Proses litigasi ini mencapai titik finalnya di Pengadilan Niaga, sebuah forum yang menjadi saksi pertarungan hak kekayaan intelektual. Keputusan yang diambil oleh Majelis Hakim menegaskan posisi Arc’teryx dalam pasar domestik Indonesia.
Kemenangan ini merupakan penegasan penting mengenai perlindungan hukum atas kekayaan intelektual milik perusahaan desain multinasional tersebut. Langkah ini menunjukkan komitmen Indonesia dalam menghormati hak merek dagang internasional.
Upaya pembatalan pendaftaran merek tiruan tersebut diajukan setelah terdeteksi adanya perusahaan yang berbasis di Tiongkok mencoba mendaftarkan logo yang sangat mirip. Tindakan ini dinilai melanggar hak eksklusif yang dimiliki Arc’teryx.
Dilansir dari JABARONLINE.COM, kemenangan hukum ini dinilai sangat penting bagi Arc’teryx dalam menjaga integritas merek mereka di wilayah Asia Tenggara. Proses di Pengadilan Niaga berjalan dengan pertimbangan yang matang mengenai keaslian dan reputasi merek.
Majelis Hakim di Pengadilan Niaga mengambil keputusan yang tegas terkait status merek yang digugat di pasar Indonesia. Keputusan ini memberikan kepastian hukum bagi Arc’teryx terhadap aset intelektual mereka.
Keputusan final ini secara efektif membatalkan upaya pendaftaran merek tiruan yang diajukan oleh entitas dari Tiongkok tersebut. Ini mengirimkan sinyal kuat bagi para pelaku pasar terkait pentingnya orisinalitas.

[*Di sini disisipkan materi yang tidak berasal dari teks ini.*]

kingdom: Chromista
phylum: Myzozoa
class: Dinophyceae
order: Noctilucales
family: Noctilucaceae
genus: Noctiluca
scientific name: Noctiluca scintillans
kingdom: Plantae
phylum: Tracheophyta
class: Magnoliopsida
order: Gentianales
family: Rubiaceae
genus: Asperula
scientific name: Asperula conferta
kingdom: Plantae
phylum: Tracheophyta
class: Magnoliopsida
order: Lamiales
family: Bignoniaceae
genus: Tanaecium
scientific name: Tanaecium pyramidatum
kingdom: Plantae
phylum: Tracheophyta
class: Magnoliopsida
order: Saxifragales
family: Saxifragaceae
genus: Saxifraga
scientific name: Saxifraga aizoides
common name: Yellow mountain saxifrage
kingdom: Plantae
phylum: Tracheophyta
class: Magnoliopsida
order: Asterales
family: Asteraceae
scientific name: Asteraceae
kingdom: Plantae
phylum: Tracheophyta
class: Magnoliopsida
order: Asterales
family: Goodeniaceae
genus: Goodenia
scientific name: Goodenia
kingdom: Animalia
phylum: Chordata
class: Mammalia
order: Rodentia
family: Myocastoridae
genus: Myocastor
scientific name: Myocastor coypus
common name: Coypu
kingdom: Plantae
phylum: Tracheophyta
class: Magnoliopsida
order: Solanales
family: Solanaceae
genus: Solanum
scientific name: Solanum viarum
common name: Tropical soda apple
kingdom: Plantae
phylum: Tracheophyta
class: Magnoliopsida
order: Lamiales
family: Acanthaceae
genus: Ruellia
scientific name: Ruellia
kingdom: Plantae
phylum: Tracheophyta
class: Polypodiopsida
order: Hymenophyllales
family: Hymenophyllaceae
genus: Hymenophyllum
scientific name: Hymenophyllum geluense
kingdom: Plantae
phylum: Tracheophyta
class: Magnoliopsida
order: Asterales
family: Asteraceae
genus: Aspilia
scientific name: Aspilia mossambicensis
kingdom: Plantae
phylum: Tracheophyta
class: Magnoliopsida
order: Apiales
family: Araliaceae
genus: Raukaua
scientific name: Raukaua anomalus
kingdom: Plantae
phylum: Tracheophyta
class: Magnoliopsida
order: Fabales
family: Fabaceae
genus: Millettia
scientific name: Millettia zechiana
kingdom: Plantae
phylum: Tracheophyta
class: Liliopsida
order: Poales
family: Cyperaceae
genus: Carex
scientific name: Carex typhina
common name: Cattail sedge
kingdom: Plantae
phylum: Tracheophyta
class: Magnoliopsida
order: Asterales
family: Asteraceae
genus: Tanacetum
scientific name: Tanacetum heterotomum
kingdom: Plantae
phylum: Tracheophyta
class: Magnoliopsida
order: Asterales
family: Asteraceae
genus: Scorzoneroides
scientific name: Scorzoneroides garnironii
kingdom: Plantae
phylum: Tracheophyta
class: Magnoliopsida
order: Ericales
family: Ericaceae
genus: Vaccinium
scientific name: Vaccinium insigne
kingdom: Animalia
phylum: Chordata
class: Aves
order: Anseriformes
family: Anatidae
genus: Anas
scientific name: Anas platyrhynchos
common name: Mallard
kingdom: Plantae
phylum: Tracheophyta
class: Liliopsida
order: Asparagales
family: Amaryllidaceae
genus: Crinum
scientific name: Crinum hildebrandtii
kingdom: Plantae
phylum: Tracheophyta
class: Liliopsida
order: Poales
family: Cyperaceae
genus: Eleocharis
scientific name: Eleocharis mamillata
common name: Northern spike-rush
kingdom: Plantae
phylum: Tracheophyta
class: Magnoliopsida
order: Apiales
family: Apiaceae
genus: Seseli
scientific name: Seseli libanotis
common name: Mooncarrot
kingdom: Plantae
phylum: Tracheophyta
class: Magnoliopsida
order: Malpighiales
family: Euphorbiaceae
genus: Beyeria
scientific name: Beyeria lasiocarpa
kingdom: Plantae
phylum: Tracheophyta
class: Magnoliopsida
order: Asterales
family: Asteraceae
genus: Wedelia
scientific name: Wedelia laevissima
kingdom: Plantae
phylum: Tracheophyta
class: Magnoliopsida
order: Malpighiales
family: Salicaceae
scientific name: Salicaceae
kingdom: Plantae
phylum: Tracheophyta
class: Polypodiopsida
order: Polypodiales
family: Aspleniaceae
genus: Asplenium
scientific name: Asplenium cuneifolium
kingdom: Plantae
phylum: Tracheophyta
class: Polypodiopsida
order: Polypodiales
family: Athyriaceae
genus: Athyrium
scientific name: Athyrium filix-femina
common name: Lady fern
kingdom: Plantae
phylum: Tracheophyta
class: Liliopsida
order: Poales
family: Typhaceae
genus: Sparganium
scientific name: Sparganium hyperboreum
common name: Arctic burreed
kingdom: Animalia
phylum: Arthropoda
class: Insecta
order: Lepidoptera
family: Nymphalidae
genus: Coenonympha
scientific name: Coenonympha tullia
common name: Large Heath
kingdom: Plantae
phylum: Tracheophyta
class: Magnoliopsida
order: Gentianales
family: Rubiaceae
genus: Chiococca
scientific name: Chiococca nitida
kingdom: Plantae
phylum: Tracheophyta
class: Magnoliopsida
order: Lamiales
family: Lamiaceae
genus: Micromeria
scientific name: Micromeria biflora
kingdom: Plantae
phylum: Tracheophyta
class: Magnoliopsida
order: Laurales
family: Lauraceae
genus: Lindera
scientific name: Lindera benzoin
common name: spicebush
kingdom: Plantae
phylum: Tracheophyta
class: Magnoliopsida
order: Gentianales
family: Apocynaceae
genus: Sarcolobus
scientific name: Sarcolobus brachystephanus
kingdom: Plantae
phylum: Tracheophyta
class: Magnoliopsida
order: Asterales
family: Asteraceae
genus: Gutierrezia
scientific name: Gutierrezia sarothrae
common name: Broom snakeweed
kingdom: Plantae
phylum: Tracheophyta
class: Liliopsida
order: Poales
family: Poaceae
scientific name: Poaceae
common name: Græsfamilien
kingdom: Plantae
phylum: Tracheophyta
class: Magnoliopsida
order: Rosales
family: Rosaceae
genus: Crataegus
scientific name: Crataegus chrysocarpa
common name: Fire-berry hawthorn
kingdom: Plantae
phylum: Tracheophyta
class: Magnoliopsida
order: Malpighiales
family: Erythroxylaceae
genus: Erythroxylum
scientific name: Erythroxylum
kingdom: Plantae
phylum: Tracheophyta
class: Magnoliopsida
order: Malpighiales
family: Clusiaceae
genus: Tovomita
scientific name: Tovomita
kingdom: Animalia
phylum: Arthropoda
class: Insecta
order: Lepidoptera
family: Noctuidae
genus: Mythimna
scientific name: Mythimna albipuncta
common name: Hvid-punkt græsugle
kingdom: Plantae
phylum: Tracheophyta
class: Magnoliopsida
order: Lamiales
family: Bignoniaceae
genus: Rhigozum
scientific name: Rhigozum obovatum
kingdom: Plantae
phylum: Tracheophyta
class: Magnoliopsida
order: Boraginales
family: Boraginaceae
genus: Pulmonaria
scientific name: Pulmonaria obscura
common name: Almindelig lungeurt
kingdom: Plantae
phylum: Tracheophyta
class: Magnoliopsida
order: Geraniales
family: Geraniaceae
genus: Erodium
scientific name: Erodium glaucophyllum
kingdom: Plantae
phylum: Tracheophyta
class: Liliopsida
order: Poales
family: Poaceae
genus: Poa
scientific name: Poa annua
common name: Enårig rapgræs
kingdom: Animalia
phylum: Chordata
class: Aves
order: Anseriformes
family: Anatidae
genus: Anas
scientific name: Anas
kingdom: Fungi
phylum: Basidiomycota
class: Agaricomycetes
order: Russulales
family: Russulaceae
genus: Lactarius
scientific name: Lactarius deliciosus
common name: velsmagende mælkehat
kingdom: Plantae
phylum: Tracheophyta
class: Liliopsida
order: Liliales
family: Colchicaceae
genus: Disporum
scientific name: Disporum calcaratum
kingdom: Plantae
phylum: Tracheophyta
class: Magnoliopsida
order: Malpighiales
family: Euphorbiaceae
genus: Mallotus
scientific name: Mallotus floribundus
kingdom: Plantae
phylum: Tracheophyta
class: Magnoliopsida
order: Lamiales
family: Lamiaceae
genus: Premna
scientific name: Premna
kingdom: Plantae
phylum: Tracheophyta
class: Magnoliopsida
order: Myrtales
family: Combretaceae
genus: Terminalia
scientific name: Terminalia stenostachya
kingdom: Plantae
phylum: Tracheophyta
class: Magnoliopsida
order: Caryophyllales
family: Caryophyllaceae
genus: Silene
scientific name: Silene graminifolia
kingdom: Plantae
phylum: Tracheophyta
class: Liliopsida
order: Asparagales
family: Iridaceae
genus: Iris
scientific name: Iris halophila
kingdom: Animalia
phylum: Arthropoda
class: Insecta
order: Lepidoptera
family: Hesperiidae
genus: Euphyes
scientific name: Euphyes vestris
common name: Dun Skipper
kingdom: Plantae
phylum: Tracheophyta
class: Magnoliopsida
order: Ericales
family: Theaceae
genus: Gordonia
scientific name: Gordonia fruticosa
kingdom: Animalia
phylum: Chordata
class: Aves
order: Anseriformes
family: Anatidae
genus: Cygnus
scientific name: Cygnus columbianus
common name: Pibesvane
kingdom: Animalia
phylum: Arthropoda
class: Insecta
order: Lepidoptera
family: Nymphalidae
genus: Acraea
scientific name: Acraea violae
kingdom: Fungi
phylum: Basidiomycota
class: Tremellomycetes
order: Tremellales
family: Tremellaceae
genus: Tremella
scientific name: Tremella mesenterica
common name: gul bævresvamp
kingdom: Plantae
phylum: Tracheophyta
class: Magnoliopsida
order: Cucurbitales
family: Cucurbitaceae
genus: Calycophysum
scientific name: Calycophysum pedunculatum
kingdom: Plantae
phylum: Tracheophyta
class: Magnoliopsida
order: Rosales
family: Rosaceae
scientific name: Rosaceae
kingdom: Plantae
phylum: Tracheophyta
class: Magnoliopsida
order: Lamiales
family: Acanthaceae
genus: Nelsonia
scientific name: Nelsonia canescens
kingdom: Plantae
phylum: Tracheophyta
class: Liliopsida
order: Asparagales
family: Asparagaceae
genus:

"Arc’teryx Equipment baru-baru ini mencatatkan sebuah kemenangan hukum yang sangat penting di Indonesia," mengulas situasi yang terjadi dalam proses persidangan tersebut.
Perjuangan ini berpusat pada upaya mereka melindungi merek dagang ikonik dari upaya pendaftaran ilegal oleh sebuah perusahaan yang berbasis di Tiongkok, sebagaimana ditekankan dalam jalannya persidangan.